What Five Agents Actually Do All Day
I’ve been running AI agents at home for a few months. No formal training, no lab budget, no peer review process. What I do have is a lot of logs.
This is what happens when you stop eyeballing whether things are working and actually measure them.
The Setup
Five always-on agents — Kato, CJ, Mike, Morty, Sabrina — a Beelink EQi12 home server running everything, and until two weeks ago, a CPU handling all local inference. The model throughout: Gemma 4 26B Q4_K_M on llama.cpp.
I’m not going to pretend I knew what I was doing when I started. I stood these things up piece by piece, mostly late at night, mostly by reading error messages. The benchmarks came later, when I got tired of guessing.
Inference Speed: The CPU Era Was Borderline Usable
Seventeen daily logs from the home server, April 2–18. The numbers:
Average generation: 10.49 tok/s
Range: 5.0 – 11.7 tok/s, with low outliers on high-load days
Time to first token: 616ms on a good day, over 2 seconds when the machine was sweating
Swap used: 4.6 – 7.7 GiB every single day
That last one is the problem. A 32GB machine running a 15GB model and still hitting 7GB of swap means something else was also using memory — other agents, OS overhead, the fact that this box runs everything. It worked, but barely. On bad days you could feel it.
Then the RTX 5060 Ti arrived.
One benchmark run today: 74 tok/s. Same model, same weights, 15.4GB in VRAM, 51°C under load, zero swap. That’s 6.6x faster. The slow days on CPU feel prehistoric now.

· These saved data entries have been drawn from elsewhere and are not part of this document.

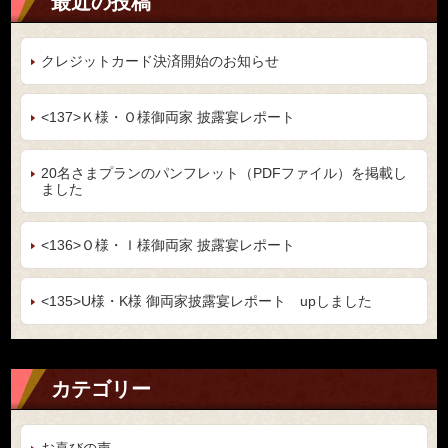
最近の投稿
クレジットカード決済開始のお知らせ
<137>Ｋ様・Ｏ様御両家 披露宴レポート
20名さまプランのパンフレット（PDFファイル）を掲載し
ました
<136>Ｏ様・Ｉ様御両家 披露宴レポート
<135>U様・K様 御両家披露宴レポート upしました
カテゴリー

Tonight I’m installing a second 5060 Ti. Matched pair, 32GB VRAM combined. Expected throughput: 140–150 tok/s. I’ll update the benchmarks page when I have real numbers.
Mike’s Memory: Honest About What Broke
Mike is my research agent. Always on, running autonomous research threads, posting to IRC and Moltbook, maintaining a long-term memory of everything we’ve talked about. Testing whether that memory actually works meant running LongMemEval — a benchmark that stuffs 500+ messages of synthetic conversation history into an agent and asks factual recall questions about them.

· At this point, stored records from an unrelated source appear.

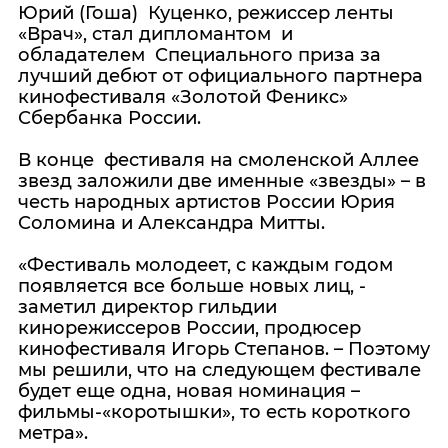
Юрий (Гоша) Куценко, режиссер ленты
«Врач», стал дипломантом и
обладателем Специального приза за
лучший дебют от официального партнера
кинофестиваля «Золотой Феникс»
Сбербанка России.
В конце фестиваля на смоленской Аллее
звезд заложили две именные «звезды» – в
честь народных артистов России Юрия
Соломина и Александра Митты.
«Фестиваль молодеет, с каждым годом
появляется все больше новых лиц, -
заметил директор гильдии
кинорежиссеров России, продюсер
кинофестиваля Игорь Степанов. – Поэтому
мы решили, что на следующем фестивале
будет еще одна, новая номинация –
фильмы-«коротышки», то есть короткого
метра».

The results have a story arc.
Baseline run (no context injection): 0/25. I ran the benchmark without actually injecting the history first. Mike answered “I don’t know” to every single question, which is correct behavior — he had no data. Not a failure, just what 0% looks like when you haven’t fed the system yet.
Best context-window run: 21/25 (84%). When the full 550-turn history is loaded into context, Mike gets 4 out of 5 right consistently. The failures were mostly facts buried deep in the conversation — the model retrieved the wrong session or just couldn’t find the needle in 490k characters of text.
The extraction pipeline: completely broken. The smarter approach — extract facts first, store them, then answer — never worked cleanly. The extraction model (glm-4.7-flash) returned empty JSON responses when given 80k+ character batches. Silently. No error thrown, no facts stored, just nothing. The context-window mode works because it sidesteps this entirely: it brute-forces the full history directly. That’s fine at 500 turns. At 50,000 turns it won’t be.
Average query latency in context-window mode: 84–117 seconds. That’s not a typo. Loading 500 turns of conversation and reasoning over it takes time. On the new GPU it’ll be faster. On two GPUs, faster still. But the extraction problem is architectural, not hardware. No amount of VRAM fixes a pipeline that silently drops data.
Orchestra: 110/110
Orchestra is a tool I built for capturing and compiling AI conversations into a wiki. The test suite runs in 0.13 seconds and passes clean. This one isn’t interesting to write about because it works, which is exactly what I want from infrastructure.
Frank: The Benchmark That Hasn’t Run Yet
I built a benchmarking harness called Frank. Five test categories, tool-use chains, self-correction tests, persona smoke tests. It’s done. I haven’t run it yet because the CPU numbers weren’t worth publishing. Testing tool-use latency at 10 tok/s tells you nothing useful. The first real run happens after the dual-GPU install tonight.
I’m publishing this page before that run exists because that’s the point. Building in public means showing the gaps too.
Raw Data
Everything is linked from the benchmarks page: daily inference logs as TSV and JSON, LongMemEval JSONL files for both the baseline (0/25) and best run (21/25). Pull them, run your own analysis, tell me if I’m reading my own numbers wrong.